Der erste Träger eines gesunden Geistes und einer straffen Manneszucht ist an Land der Kompagnieführer. Streng, aber gerecht im Dienst, wohlwollen außer Dienst, soll er durch seine Persönlichkeit und das eigene gute Beispiel in und außer Dienst auf seine Untergebenen einzuwirken unermüdlich bestrebt sein. Das setzt voraus, dass er seinen Leuten nahe steht. Ich habe den Eindruck gewonnen (zuletzt bei den Mannschaftsbesichtigungen in diesem Monat), daß dies nicht überall der Fall ist, daß der Kompagnieführer sich zu sehr auf die Erledigung des Bürodienstes beschränkt und darüber die lebendige und dauernde Fühlungnahme mit seinen Leuten außer Acht läßt.
Der Abteilungskommandeur wie der Divisionskommandeur müssen ebenfalls täglich Zeit finden, sich über die richtige Handhabung des praktischen Dienstes ihrer unterstellten Truppenteile durch persönliches Nachprüfen und wo notwendig Nachhelfen Sicherheit zu verschaffen. Ihre persönliche Einwirkung auf die Truppe ist von höchstem Wert.
Im Hinblick auf die Verantwortung, welche die hohen militärischen Stellen für die Aufrechterhaltung der Disziplin stets und vor allem in unruhigen Zeiten tragen, ersuche ich die Herren Inspekteure pp., mit allen Mitteln darauf hinzuwirken, daß eine Besserung des gegenwärtigen Zustandes eintritt und daß mit rücksichtsloser Strenge gegen diejenigen vorgegangen wird, welche ihre Pflicht hierin vernachlässigen. Offiziere, die sich dieser Aufgabe nicht gewachsen zeigen, dürfen nicht an ihrem Platze geduldet werden. Dieser Aufgabe sollte und wird jedoch jeder pflichttreue, seiner Verantwortung sich bewußte Offizier gerecht werden; nur sträfliche Pflichtverletzung kann der Grund zu einem Versagen sein.

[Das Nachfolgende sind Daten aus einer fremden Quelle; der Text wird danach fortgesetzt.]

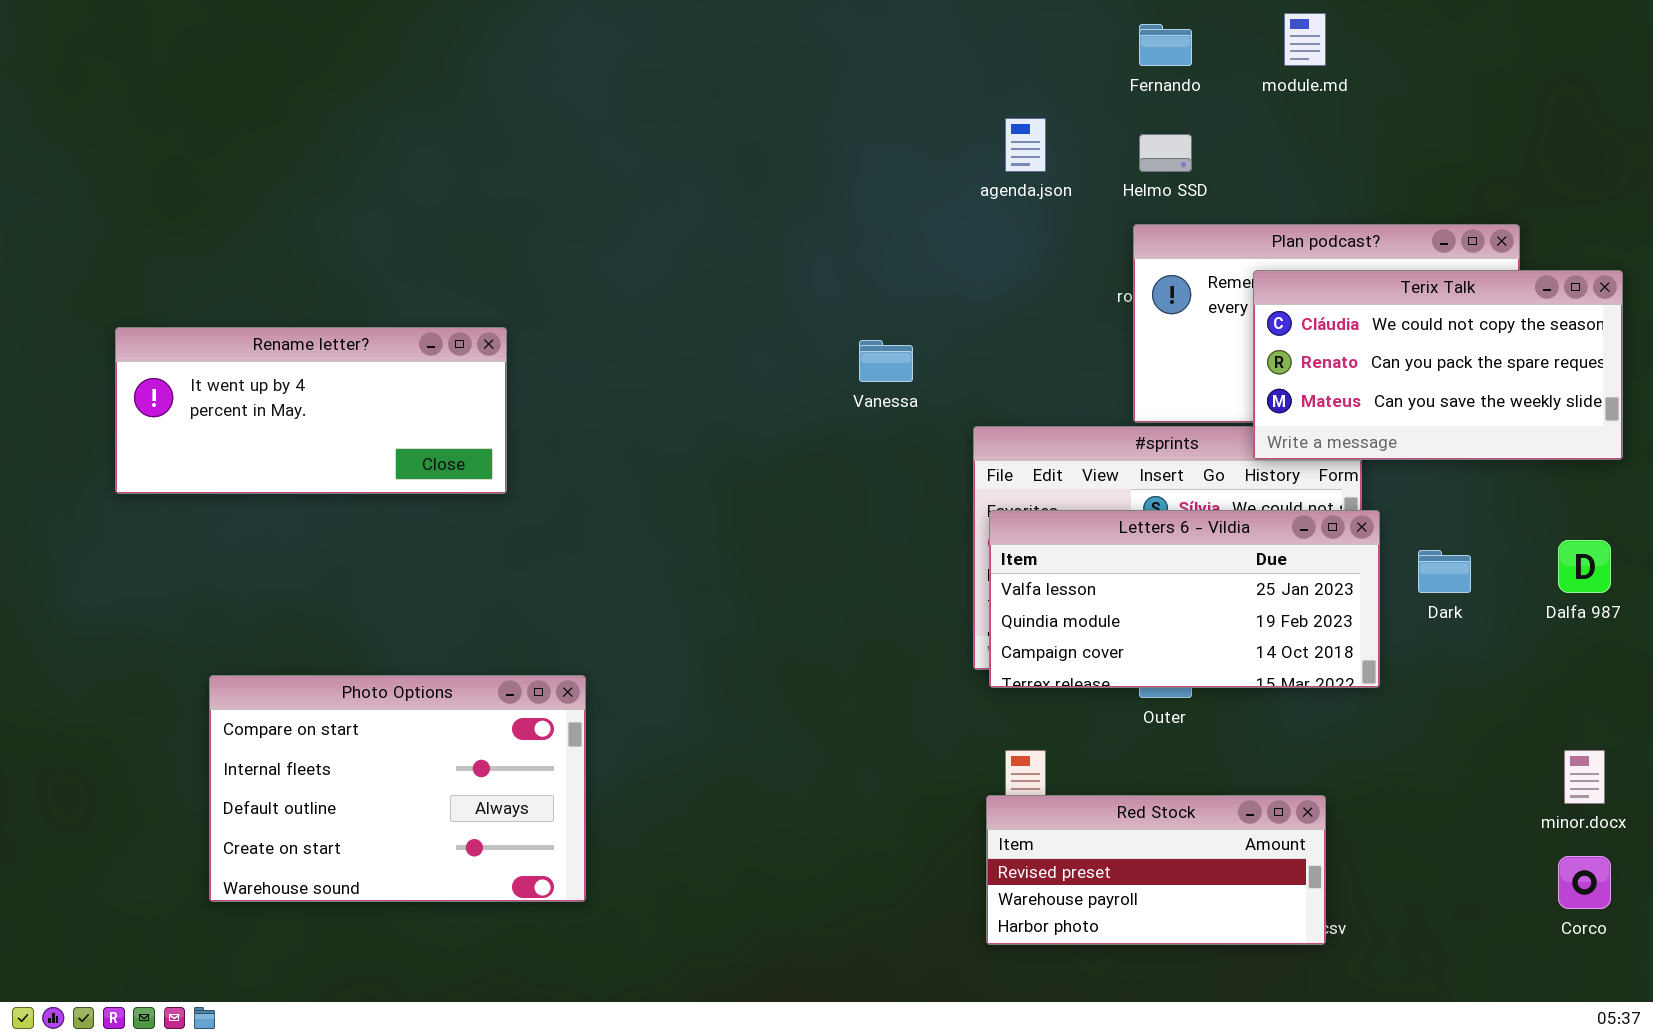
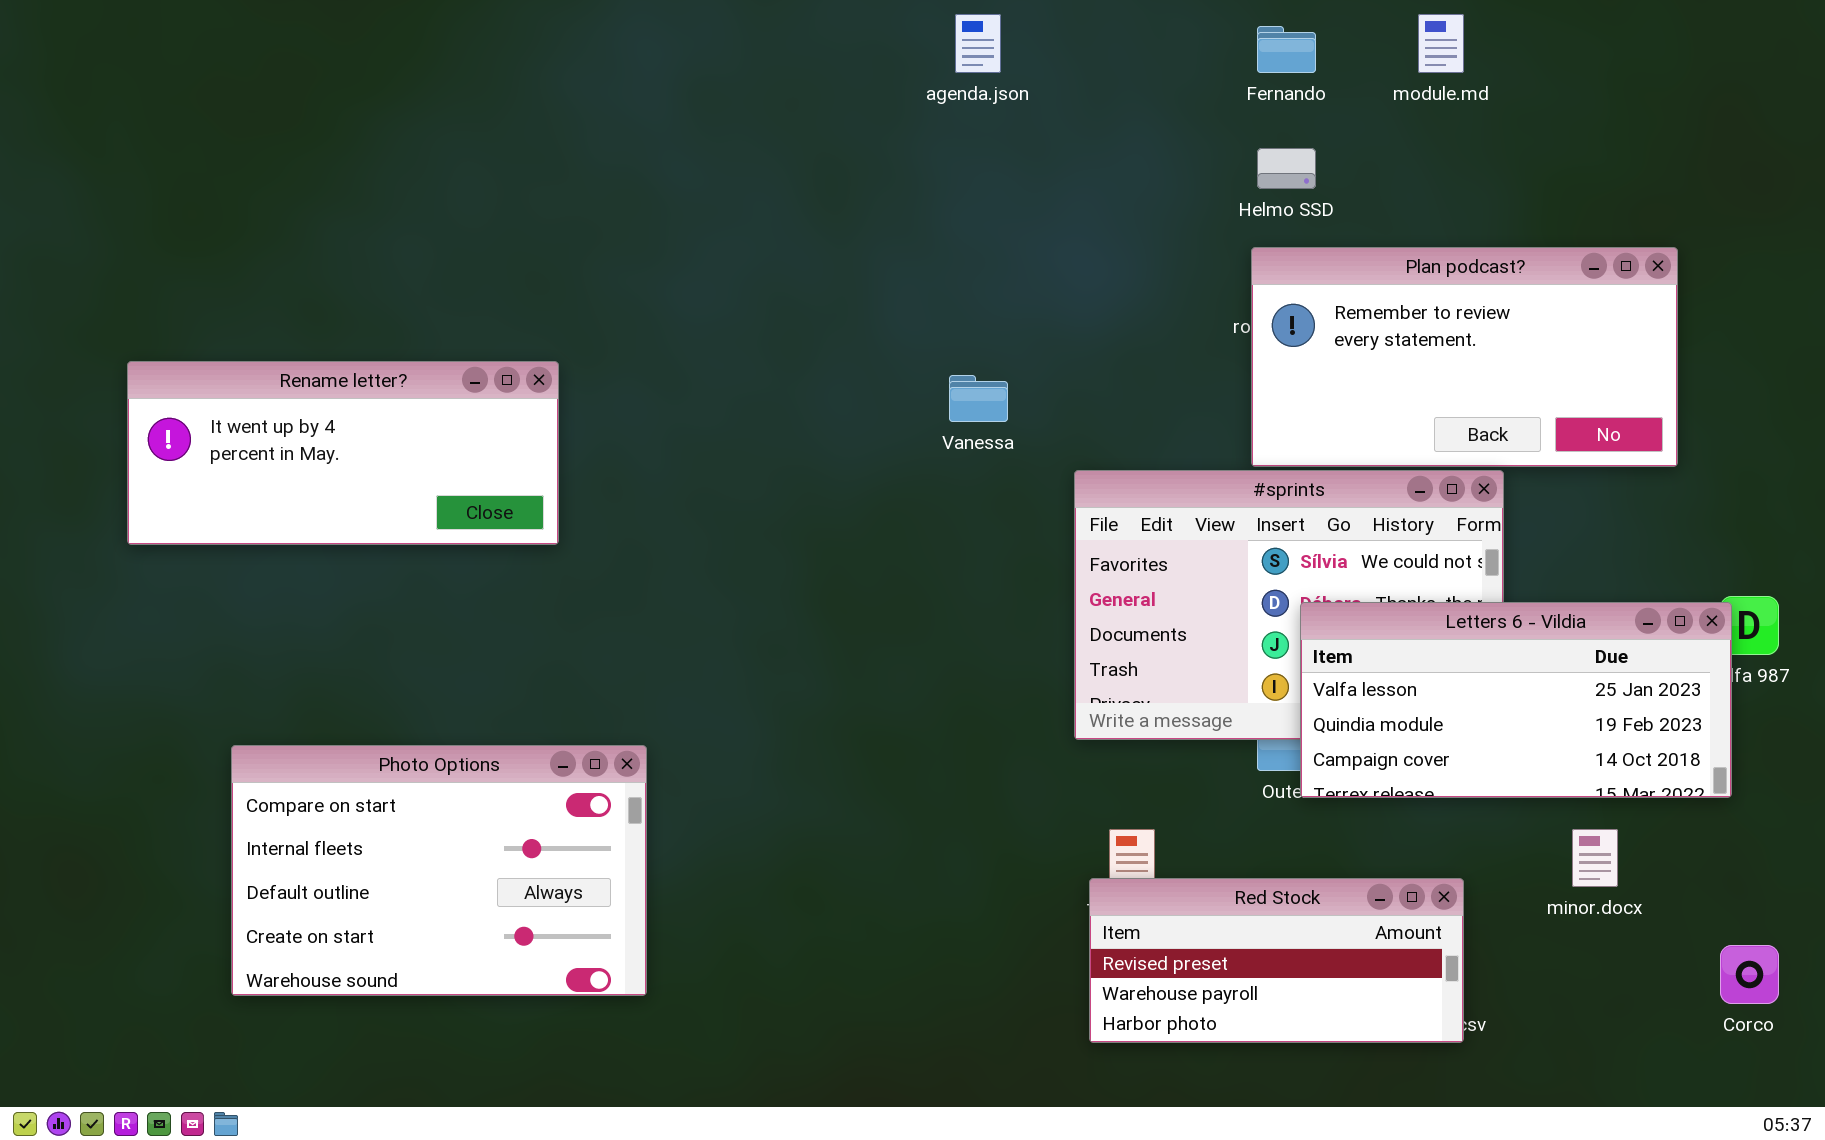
agenda.json: [1005,118,1046,172] -> [955,14,1001,73], moved
Terix Talk: [1253,270,1623,460] -> none, closed
Letters 6 - Vildia: [989,510,1380,688] -> [1300,602,1732,798], moved
minor.docx: [1564,750,1605,804] -> [1572,829,1618,887], moved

Von dem Inhalt dieses Schreibens ist den Kommandeuren und Schiffskommandanten in geeigneter Weise Kenntnis zu geben.
Über die getroffenen Maßnahmen und ihr Ergebnis erwarte ich zum 20. November kurze Meldung
B[achmann]
Quelle:
Original:
18. 10. 1918, Kiel, St. O. 27531 A 3, Persönliches! – MGFA MA/StO, Nr. 4863. H. IV. 2. Bd. 2, Entwurf.
In:
Matthias, Erich/ Meier-Welcker, Hans (Hrsg.), Quellen zur Geschichte des Parlamentarismus und der politischen Parteien, Bd. 1/II, Militär und Innenpolitik im Weltkrieg 1914-1918, Düsseldorf 1970, S. 1318-1320.